- [Required actions]:
[1] List the qualities of God named in the final answer of the Bible study notes below as the things verse 14 is a powerful reminder of.
[2] Copy out the stretch of the Bible study notes below from "When Adam and" through "had been made.".
[3] Write what comes next in the Bible study notes below, picking up after their last sentence.

- [Page text]:
5)  God crowned man with glory and honor and put everything under his feet.

6)  The Devil, those who were held in slavery by the fear of death, and help/save those who are being tempted.

7)  Before Jesus came, man could not get to Heaven.  After Jesus’ death, man finally was allowed to be with God in Heaven.  Victory over sin had finally been accomplished.

When Adam and Eve bit the apple, sin entered into man’s flesh.  Therefore, God sent his son in the likeness of flesh (but without sin).  When Jesus died, so did all the sin within the flesh of man.  Therefore, the Devil (and believers fear of death) was destroyed because a path to God had been made.

Romans 8:3:  “For what the law was powerless to do in that it was weakened by the sinful nature, God did by sending his own Son in the likeness of sinful man to be a sin offering.  And so he condemned sin in sinful man.”

8 )  Personal Question.  My answer:  Verse 14 because it’s the crux of why Jesus came and was crucified and it’s always a powerful reminder of God’s grace, goodness, and love for us.

- [Records provided]:
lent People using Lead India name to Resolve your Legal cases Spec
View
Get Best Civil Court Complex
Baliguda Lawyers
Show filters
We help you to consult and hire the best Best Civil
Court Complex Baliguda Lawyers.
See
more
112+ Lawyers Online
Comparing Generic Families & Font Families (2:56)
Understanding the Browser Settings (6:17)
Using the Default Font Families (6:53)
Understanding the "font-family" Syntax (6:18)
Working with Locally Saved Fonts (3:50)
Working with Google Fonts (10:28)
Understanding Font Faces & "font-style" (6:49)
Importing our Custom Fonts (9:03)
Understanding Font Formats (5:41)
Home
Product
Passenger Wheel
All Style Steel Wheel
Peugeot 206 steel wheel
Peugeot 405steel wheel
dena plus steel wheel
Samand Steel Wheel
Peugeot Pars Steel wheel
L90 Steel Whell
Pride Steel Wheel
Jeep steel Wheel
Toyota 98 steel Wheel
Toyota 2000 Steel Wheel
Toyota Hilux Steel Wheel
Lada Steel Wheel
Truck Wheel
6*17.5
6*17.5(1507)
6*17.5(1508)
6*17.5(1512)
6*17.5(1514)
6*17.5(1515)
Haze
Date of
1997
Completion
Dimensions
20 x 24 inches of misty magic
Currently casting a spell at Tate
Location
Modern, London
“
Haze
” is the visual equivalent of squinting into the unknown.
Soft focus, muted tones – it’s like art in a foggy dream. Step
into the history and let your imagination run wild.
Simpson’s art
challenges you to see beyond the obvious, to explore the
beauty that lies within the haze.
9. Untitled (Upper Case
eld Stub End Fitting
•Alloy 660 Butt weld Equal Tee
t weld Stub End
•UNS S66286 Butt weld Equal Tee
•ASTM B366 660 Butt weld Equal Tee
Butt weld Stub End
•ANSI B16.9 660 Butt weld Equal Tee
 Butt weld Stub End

- [Answers for this exercise]:
[1] grace, goodness, love

[2]
When Adam and Eve bit the apple, sin entered into man’s flesh.  Therefore, God sent his son in the likeness of flesh (but without sin).  When Jesus died, so did all the sin within the flesh of man.  Therefore, the Devil (and believers fear of death) was destroyed because a path to God had been made.

[3]
Conclusions:  I went back and re-read Hebrews 1 again just I could be clear on angels before I started today.

It’s fascinating to learn the details of just how exactly Jesus’ death rid us of sin and freed us from the Devil to bring us to God. Most people just think:  Jesus died for my sins so I’m saved.  True.  But how exactly did this occur?  Now, I know.  Hebrews 2. Great stuff.

I found this website while researching Question 7.  It says it much better than I do.

http://www.christsdeath.org/terminating/termdevil.html

End Note to last week:  It looks like we’ll be studying Hebrews for a few weeks so I guess I was wrong on the filler lesson.  I guess we’ll have to wait and see how this relates to Acts.